Give me an hour, he replies. I’ll call you.
It's a very long hour. When I get up to turn on the hotel TV, I discover that the thing doesn’t work. When I hit the power button, it lights up before immediately fading back to black.
I suppose I could complain. They might move me to a different room. But that's a lot of hassle. The thing is bolted to the wall, because there's no room for a piece of furniture to support it.
Once when I was a little kid, our TV started flickering right as Mom and I set ourselves up to watch a movie together. “Oh no, Mama!” I’d panicked, thinking movie night was off.
“ Hell no,” my mom had said, getting up off the couch, crossing to that TV and delivering a sharp smack to its hulking rear.
And I swear the picture snapped right into view. Like it was terrified to disobey her. Then we'd cheered like crazy people.
I miss her so much. It doesn’t help to think about that right now, though, when I’m already throwing myself a pity party in a soulless hotel between job interviews. I can’t succumb to that kind of magical thinking. If I could hug her just one more time …
My phone lights up with an incoming video chat from Weston, and I grab it like the lifeline that it is. I accept the call, and his handsome face comes into view. He’s grinning at me. “Abbi! What’s shakin’?”
“Nothing much.” I drink in his smile and his eyes that crinkle in the corners when he’s joking around. And the tightness inside my chest begins to lift. “What’s it like flying with the hockey team?”
“Noisy,” he says. “And when somebody says something asinine, you’re embarrassed because he’s wearing the same damn jacket you are.”
“That’s irritating,” I agree. “All the asinine things people blamed me for today were things I said myself.”
He winces. “Interviews went that well, huh?”
“It’s just hard to stand out in a crowd. Apparently the investment bank takes a tenth of the people who apply. I thought if they were flying me here, that meant I had a chance.”
“You do have a chance,” he points out.
“I guess.” But I realize now that I was unprepared. I thought terrific grades and a willingness to work hard were all that I needed to show. But I’d overheard some interviewees throwing around opinions about the GDP and the yield curve and equity derivatives. I know what all those things are, but I don’t have opinions about them.
I just didn’t understand how it all worked. And now I am blue.
“How about that other bank?” he asks.
“Oh, it was… interesting.” I picture the round-faced man who’d sat across from me at that other interview. “The guy kept staring at my chest, and it threw me off.”
Weston groans. “I’m sorry.”
“It’s fine,” I mumble. Because I hadn’t done that well otherwise. The man had asked me why I wanted to work in mortgage origination.
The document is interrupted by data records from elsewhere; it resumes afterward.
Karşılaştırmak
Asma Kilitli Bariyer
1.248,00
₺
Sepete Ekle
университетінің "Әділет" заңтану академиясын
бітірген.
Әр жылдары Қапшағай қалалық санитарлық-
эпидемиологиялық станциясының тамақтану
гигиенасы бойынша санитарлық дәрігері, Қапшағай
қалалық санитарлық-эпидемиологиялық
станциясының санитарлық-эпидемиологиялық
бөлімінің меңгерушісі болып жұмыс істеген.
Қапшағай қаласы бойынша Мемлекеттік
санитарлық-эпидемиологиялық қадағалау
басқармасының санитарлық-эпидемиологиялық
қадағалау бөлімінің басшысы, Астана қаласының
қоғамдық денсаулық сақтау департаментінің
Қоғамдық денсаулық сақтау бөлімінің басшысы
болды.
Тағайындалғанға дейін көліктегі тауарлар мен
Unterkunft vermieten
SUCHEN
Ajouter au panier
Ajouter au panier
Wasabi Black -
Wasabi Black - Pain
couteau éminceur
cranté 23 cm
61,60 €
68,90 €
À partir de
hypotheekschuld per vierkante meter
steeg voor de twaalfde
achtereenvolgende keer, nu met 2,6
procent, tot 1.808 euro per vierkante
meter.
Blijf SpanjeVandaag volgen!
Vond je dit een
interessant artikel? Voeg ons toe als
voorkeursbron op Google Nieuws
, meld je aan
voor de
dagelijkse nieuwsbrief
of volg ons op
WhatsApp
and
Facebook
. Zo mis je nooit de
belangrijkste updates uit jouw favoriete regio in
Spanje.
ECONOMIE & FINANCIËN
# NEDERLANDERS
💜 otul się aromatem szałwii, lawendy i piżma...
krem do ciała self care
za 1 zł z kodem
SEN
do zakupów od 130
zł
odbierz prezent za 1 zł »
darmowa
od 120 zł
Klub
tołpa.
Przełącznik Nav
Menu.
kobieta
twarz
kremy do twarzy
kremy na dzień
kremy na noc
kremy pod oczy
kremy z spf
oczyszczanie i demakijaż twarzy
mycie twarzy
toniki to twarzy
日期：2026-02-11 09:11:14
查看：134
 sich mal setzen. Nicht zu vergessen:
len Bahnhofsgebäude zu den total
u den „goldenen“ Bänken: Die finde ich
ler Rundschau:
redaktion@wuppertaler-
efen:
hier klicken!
You’d think I would have seen that one coming. But I’d gone blank for a second, as his eyes took another trip to the open button on my blouse.
The truth is that I don’t have strong feelings about mortgage origination, either. Everyone needs a home to live in , I’d said eventually. It seems like a compassionate kind of banking .
“Let’s just say I’m hoping that tomorrow’s interviews go better. But enough about me.” I squint at the screen. Behind a shirtless Weston is a white tile wall. His tattoos stand out in the bright light. “Where are you right now? It almost looks like you’re in?—”
“The bathtub!” he says gleefully. “I’m giving my roommate some privacy.”
“Why?” I blurb. “Wait, never mind. Maybe I don’t need to know.”
He chuckles. “He’s just talking to his girl on the phone. Or at least that’s all they were doing when I left. Now that I think about it, I should probably be afraid to leave this bathtub.”
“I thought you guys would be partying in the lobby.”
“No way,” he says. “Coach is very firm with his curfew on game night. Once a year somebody sneaks out and does something stupid. And then they usually get caught. It ain’t pretty. But some people have to learn lessons the hard way.”
I smile at the tiny screen, and feel lighter. Weston is like sunshine on a cloudy day. “Tell me one dumb thing that somebody did.”
“Well, one time—during spring playoffs—there was a Dutch women’s field hockey team staying in the same hotel…”
I start smiling again before he’s even finished the sentence.